*** Opening of Source document ***

To check for closeness and the 2 trod's history and count the # of 1s, then count the # of 1s in each trod. If either Trod has >=50% of their 1s in common with the other they're too closely related to be together.
For example:
Trod A = 1010 1011 (5 1 bits)
Trob B = 0100 0011 (3 1 bits)
And combination = 0000 0011 (2 1 bits)
# of 1 bits in combination / # of 1 bits for Trod A = 2/5
# of 1 bits in combination / # of 1 bits in Trod B = 2/3 <- This is over 50% so they are too close to get together. In this case Trod A must be Trod B's nephew through a 1/2 brother or a 1st cousin twice removed.
I still need to think it through more with all sorts of edge cases, but something like that seems like you should be able to get it to work with some additional rules/checks maybe. For adopted siblings and stuff you'd need to include something where you change the adopted person's history to a union of their existing one and their new parent's. But for a max pop of 200 you'd only have to store ~5,000 bytes of information (200 bits / 8) * 200 (one byte array for each person) and the comparisons would be fast. Then the DNA can be purely for traits and attributes without having to make it longer.
This might/would break down if the game was more like dwarf fortress where you may have thousands of immigrants/ancestors over the lifetime of a game even for a max population of 200.
In general, a match-making check is a pretty rare event in terms of game play time, as someone doesn't get married every second in a small population, it probably only happens once every few minutes of real-time at most. However, they would have to do a check against every other eligible bachelor/maiden in the tribe, and so the number of incest checks expands geometrically with the population. If this algorithm were to be used for a game with a larger society, you'd want to consider optimizations so it doesn't chug every time someone looks for a partner.
The first obvious thing to do would be to put in simple checks first - constrict "eligibility" to people within a similar age range, skip over immediate family (defined by pointers in each Trond object), etc, to lower the total number of DNA comparisons.
I do like your approach though, it removes the need for "junk" DNA that takes up memory. I guess I've just gotten lazy with these modern computers and their megs and megs of RAM :)
In this sense, there's no need for a whole second chromosome (yay less CPU and memory!) so long as you randomly assign genes from each parent--location matters and once you distinguish between all the A genes and B genes, ie. A1, A2,...,AN and B1, B2,...,BN.
The exact "incest prevention" you're talking about is the risk associated with recombining similar sets of DNA that result in expression of deleterious phenotypes (Hemophilia, Cystic Fibrosis), which generalizes to the common bans you listed in attempt #1. In the miraculous case in which two siblings would 100% produce a viable, healthy child, there's no reason for preventing them from pairing off.
I think this system I lightly outlined would work just as well, and avoid the issues you came across.

*** Close of Source document ***
*** Opening of Information provided ***

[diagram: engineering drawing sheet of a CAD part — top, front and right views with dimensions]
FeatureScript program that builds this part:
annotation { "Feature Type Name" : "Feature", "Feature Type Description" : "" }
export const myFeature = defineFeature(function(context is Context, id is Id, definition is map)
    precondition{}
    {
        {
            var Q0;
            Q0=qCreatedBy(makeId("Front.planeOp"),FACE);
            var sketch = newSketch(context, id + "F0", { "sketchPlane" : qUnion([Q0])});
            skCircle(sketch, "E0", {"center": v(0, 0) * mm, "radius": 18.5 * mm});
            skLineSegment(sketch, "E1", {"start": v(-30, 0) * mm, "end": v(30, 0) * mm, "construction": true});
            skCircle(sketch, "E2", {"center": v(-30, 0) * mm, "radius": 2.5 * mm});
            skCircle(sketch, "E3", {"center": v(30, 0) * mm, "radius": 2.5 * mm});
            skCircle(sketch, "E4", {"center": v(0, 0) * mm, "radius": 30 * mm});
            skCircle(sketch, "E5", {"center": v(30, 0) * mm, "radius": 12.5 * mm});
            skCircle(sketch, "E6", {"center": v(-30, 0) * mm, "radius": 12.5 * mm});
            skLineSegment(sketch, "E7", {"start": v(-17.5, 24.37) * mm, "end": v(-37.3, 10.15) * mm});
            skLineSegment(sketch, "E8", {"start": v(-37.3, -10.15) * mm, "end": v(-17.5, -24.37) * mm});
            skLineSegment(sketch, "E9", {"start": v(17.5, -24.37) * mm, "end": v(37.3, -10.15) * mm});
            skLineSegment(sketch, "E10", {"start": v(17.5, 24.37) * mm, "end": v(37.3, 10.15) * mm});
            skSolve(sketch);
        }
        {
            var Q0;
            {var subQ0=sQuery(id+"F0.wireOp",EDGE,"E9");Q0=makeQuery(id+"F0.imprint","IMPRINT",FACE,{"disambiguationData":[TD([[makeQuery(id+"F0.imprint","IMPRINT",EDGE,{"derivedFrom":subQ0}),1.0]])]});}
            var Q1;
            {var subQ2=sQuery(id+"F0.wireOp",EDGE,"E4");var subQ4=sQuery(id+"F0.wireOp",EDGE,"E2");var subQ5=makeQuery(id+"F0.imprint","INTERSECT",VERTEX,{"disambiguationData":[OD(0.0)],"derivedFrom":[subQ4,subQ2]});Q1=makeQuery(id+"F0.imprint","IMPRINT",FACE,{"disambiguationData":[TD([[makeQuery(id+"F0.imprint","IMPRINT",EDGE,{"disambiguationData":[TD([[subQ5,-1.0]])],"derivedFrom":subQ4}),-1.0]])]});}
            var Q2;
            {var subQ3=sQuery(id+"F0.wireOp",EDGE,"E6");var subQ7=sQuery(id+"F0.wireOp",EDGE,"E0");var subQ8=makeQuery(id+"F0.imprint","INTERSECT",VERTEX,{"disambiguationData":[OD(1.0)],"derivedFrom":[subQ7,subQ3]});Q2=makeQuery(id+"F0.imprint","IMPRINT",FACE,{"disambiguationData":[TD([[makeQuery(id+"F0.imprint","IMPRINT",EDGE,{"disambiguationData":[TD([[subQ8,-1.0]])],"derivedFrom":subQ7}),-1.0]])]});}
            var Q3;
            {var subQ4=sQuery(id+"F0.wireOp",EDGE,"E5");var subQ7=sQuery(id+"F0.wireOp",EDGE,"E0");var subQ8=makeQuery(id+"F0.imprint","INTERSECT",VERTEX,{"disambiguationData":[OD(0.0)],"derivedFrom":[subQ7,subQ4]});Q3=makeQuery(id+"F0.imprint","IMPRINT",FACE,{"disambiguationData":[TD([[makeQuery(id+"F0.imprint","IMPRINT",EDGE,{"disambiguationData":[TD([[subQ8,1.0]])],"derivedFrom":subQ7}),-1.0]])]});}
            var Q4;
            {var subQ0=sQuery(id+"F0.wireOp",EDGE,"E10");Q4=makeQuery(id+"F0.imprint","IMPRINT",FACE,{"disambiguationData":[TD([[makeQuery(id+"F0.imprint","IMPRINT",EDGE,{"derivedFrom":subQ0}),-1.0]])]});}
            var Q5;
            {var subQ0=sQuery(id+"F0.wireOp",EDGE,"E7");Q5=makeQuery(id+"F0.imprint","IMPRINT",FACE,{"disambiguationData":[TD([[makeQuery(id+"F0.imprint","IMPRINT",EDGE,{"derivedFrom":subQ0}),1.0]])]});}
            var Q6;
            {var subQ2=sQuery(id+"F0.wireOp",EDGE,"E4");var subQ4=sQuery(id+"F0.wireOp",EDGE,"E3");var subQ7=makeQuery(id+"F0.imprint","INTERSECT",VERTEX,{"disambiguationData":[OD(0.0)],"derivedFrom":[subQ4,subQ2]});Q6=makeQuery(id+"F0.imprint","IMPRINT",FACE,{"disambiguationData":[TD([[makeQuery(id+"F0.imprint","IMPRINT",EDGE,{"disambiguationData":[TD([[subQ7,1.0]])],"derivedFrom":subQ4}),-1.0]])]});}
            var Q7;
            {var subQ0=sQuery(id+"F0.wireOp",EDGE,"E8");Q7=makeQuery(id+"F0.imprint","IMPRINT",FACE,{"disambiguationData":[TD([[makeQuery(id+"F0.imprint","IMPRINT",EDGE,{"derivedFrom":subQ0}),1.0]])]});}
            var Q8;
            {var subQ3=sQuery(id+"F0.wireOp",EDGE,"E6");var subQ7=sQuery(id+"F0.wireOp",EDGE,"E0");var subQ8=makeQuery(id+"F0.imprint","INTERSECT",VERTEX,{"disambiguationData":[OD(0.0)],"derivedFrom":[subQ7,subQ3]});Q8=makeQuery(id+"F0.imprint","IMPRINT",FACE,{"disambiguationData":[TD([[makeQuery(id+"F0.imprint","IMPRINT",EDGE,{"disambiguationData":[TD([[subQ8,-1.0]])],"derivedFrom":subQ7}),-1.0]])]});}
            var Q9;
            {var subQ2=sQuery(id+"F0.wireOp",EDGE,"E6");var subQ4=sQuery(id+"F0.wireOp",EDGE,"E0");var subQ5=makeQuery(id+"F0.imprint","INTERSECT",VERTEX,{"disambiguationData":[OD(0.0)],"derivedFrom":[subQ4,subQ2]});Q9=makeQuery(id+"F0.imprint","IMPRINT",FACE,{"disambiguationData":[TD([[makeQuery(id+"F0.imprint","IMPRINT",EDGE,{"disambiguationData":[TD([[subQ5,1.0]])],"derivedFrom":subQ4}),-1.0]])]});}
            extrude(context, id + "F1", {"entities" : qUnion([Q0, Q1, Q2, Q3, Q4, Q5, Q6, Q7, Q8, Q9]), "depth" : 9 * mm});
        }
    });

*** Close of Information provided ***

**Tasks to carry out**
1 - According to the forum post, why would a game with a larger society need optimizations to its match-making check? Answer in one to three sentences.
2 - In the forum post, what share of shared 1 bits makes two Trods too closely related to be together?
3 - Quote the forum post between "In general, a" and "for a partner.", inclusive.

**Answers to the exercise**
1 - Each person looking for a partner must be checked against every other eligible bachelor or maiden in the tribe, so the number of incest checks grows geometrically with the population. Without optimizations, the game would chug every time someone looks for a partner.

2 - 50% or more of either Trod's 1 bits.

3 -
In general, a match-making check is a pretty rare event in terms of game play time, as someone doesn't get married every second in a small population, it probably only happens once every few minutes of real-time at most. However, they would have to do a check against every other eligible bachelor/maiden in the tribe, and so the number of incest checks expands geometrically with the population. If this algorithm were to be used for a game with a larger society, you'd want to consider optimizations so it doesn't chug every time someone looks for a partner.